Por ello creemos que, una de las claves se encuentra en la modificación del sistema de dominación, en el desarrollo económico y en la redefinición del espacio social de los distintos actores en base al respeto y reconocimiento de las identidades de los pueblos indígenas, de sus derechos sociales y culturales y también el respeto de otras identidades sociales, de género y de clase. Pero todo ello no es posible, si no va acompañado de un desarrollo armónico y equilibrado que permita mejorar la situación de amplias mayorías que se encuentran en estado de extrema pobreza.
A su vez se hace necesario promover y fomentar espacios de sociabilidad de carácter intercultural, cuyo objetivo sea intentar crear un espacio de comunicación y de entendimiento, en donde los diferentes actores sociales expresen libremente sus anhelos y sus proyectos sociales y políticos, con el fin de que se conviertan en foros permantentes, en un centro de debate nacional que nos permita buscar las verdaderas raíces de nuestra Identidad nacional, en donde confluya lo maya y lo ladino, no como un proceso de asimilación o de integración, si no que, a partir de la diversidad étnica y cultural, se busque una identidad compartida, en base a pactos y políticas de consenso, en el espíritu de respeto y tolerancia mutuas.
En otras palabras, se hace necesario sentar nuevas bases de legitimidad del Estado y la nación en Guatemala, que contemplen la pluralidad de identidades de etnia, género, cultura y clase, para forjar una sociedad plural que respete la diversidad étnica y consiga la igualdad social entre los ciudadanos y contribuya al fortalecimiento de un Estado más democrático y participativo y de una nación multiétnica, pluricultural y más incluyente.
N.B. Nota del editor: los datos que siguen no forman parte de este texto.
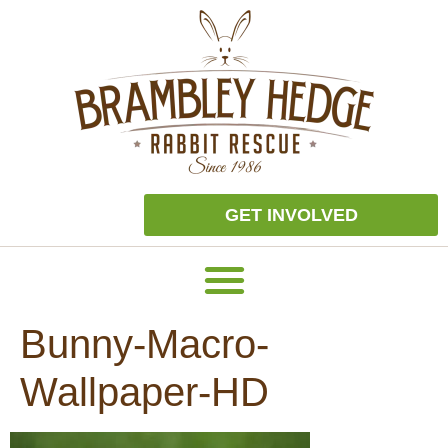
GET INVOLVED
Bunny-Macro-
Wallpaper-HD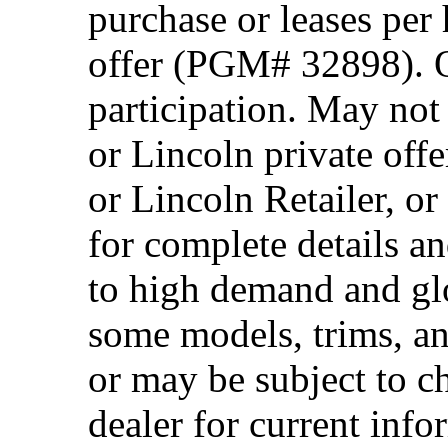
purchase or leases per
offer (PGM# 32898). Of
participation. May no
or Lincoln private off
or Lincoln Retailer, o
for complete details a
to high demand and glo
some models, trims, an
or may be subject to c
dealer for current info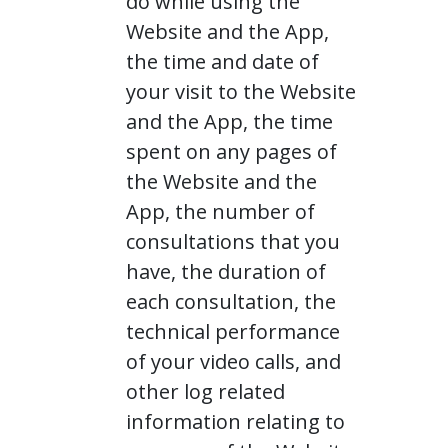
do while using the
Website and the App,
the time and date of
your visit to the Website
and the App, the time
spent on any pages of
the Website and the
App, the number of
consultations that you
have, the duration of
each consultation, the
technical performance
of your video calls, and
other log related
information relating to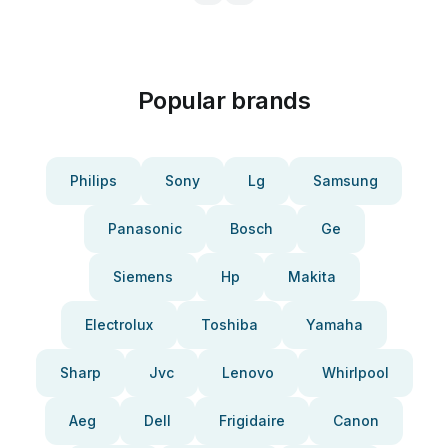
Popular brands
Philips
Sony
Lg
Samsung
Panasonic
Bosch
Ge
Siemens
Hp
Makita
Electrolux
Toshiba
Yamaha
Sharp
Jvc
Lenovo
Whirlpool
Aeg
Dell
Frigidaire
Canon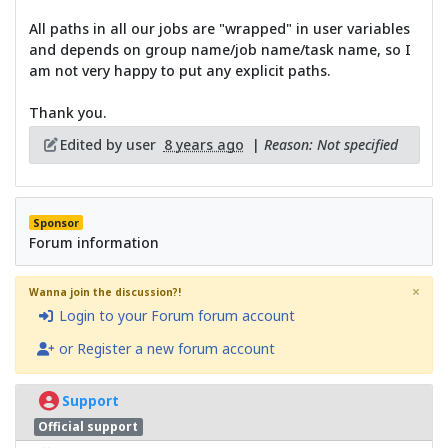
All paths in all our jobs are "wrapped" in user variables
and depends on group name/job name/task name, so I
am not very happy to put any explicit paths.
Thank you.
Edited by user
8 years ago
|
Reason: Not specified
Sponsor
Forum information
×
Wanna join the discussion?!
Login to your Forum forum account
or Register a new forum account
Support
Official support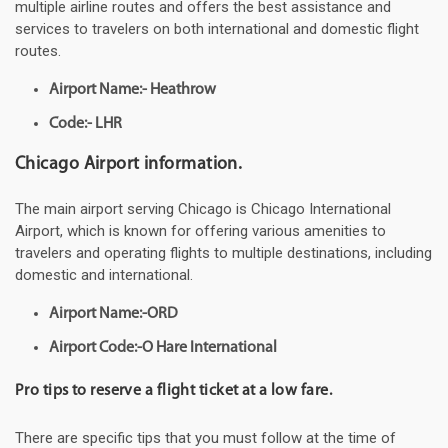
multiple airline routes and offers the best assistance and
services to travelers on both international and domestic flight
routes.
Airport Name:- Heathrow
Code:- LHR
Chicago Airport information.
The main airport serving Chicago is Chicago International
Airport, which is known for offering various amenities to
travelers and operating flights to multiple destinations, including
domestic and international.
Airport Name:-ORD
Airport Code:-O Hare International
Pro tips to reserve a flight ticket at a low fare.
There are specific tips that you must follow at the time of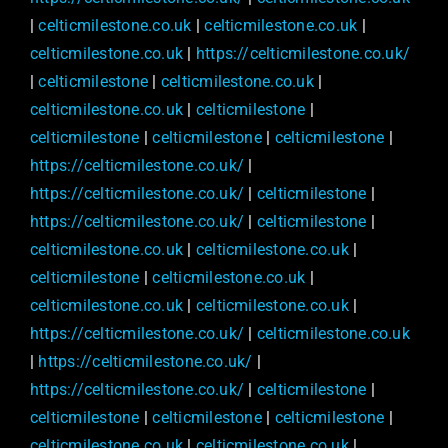
|
celticmilestone.co.uk
|
celticmilestone.co.uk
|
celticmilestone.co.uk
|
https://celticmilestone.co.uk/
|
celticmilestone
|
celticmilestone.co.uk
|
celticmilestone.co.uk
|
celticmilestone
|
celticmilestone
|
celticmilestone
|
celticmilestone
|
https://celticmilestone.co.uk/
|
https://celticmilestone.co.uk/
|
celticmilestone
|
https://celticmilestone.co.uk/
|
celticmilestone
|
celticmilestone.co.uk
|
celticmilestone.co.uk
|
celticmilestone
|
celticmilestone.co.uk
|
celticmilestone.co.uk
|
celticmilestone.co.uk
|
https://celticmilestone.co.uk/
|
celticmilestone.co.uk
|
https://celticmilestone.co.uk/
|
https://celticmilestone.co.uk/
|
celticmilestone
|
celticmilestone
|
celticmilestone
|
celticmilestone
|
celticmilestone.co.uk
|
celticmilestone.co.uk
|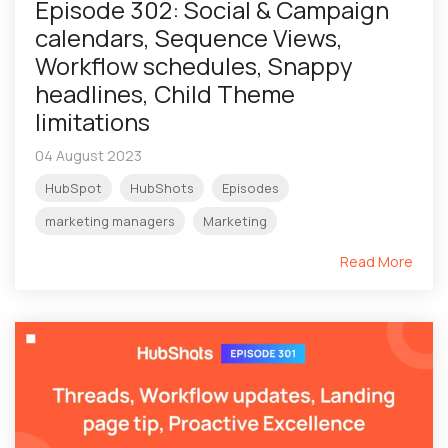
Episode 302: Social & Campaign
calendars, Sequence Views,
Workflow schedules, Snappy
headlines, Child Theme
limitations
04 August 2023
HubSpot
HubShots
Episodes
marketing managers
Marketing
Read More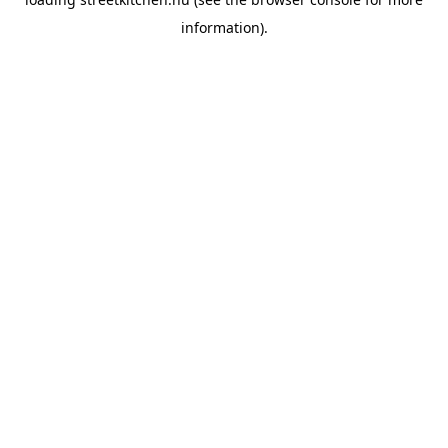
information).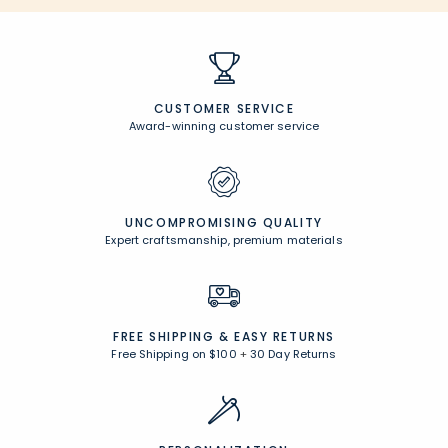
CUSTOMER SERVICE
Award-winning customer service
UNCOMPROMISING QUALITY
Expert craftsmanship, premium materials
FREE SHIPPING &
EASY RETURNS
Free Shipping on $100
+
30 Day Returns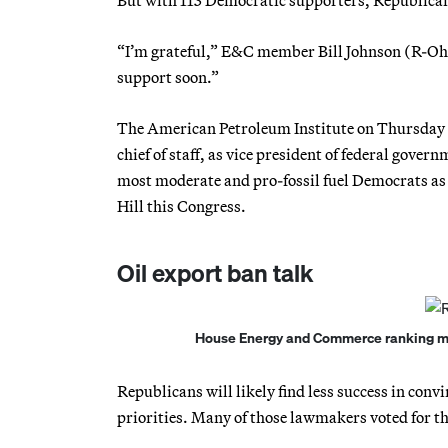
“I’m grateful,” E&C member Bill Johnson (R-Ohio
support soon.”
The American Petroleum Institute on Thursday 
chief of staff, as vice president of federal gove
most moderate and pro-fossil fuel Democrats as a
Hill this Congress.
Oil export ban talk
House Energy and Commerce ranking mem
Republicans will likely find less success in con
priorities. Many of those lawmakers voted for th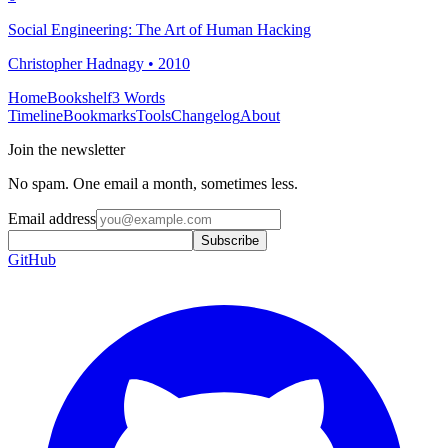
Social Engineering: The Art of Human Hacking
Christopher Hadnagy • 2010
Home
Bookshelf
3 Words
Timeline
Bookmarks
Tools
Changelog
About
Join the newsletter
No spam. One email a month, sometimes less.
Email address
Subscribe
GitHub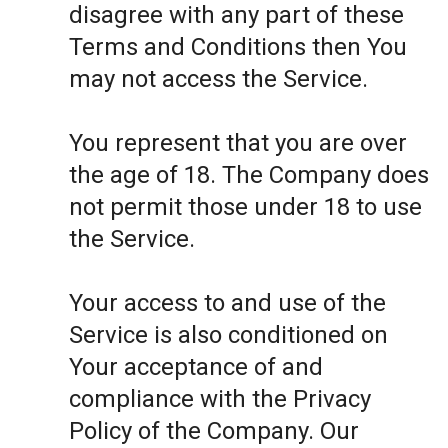
disagree with any part of these
Terms and Conditions then You
may not access the Service.
You represent that you are over
the age of 18. The Company does
not permit those under 18 to use
the Service.
Your access to and use of the
Service is also conditioned on
Your acceptance of and
compliance with the Privacy
Policy of the Company. Our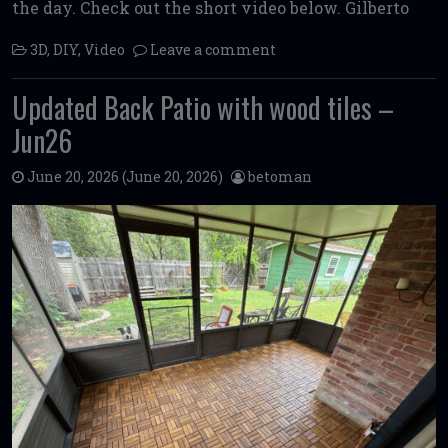
the day. Check out the short video below. Gilberto
3D
,
DIY
,
Video
Leave a comment
Updated Back Patio with wood tiles –
Jun26
June 20, 2026
(June 20, 2026)
betoman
Si somos capaces de encontrar nuevas vías de desarrollo con equidad, de reconocer nuestras respectivas identidades y de encontrar nuevos espacios de participación ciudadana desde la diferencia, pero con un proyecto por primera vez incluyente, que vertebre y refuerce los mecanismos de participación de la sociedad civil en base a la creación de un pacto social y de consenso, estaremos redefiniendo el nuevo tipo de Estado-nación, profundizando en nuestros derechos de ciudadanía, colaborando en la reducción de los espacios del racismo y contribuyendo a la disolución de los sectores más intolerantes y autoritarios del país.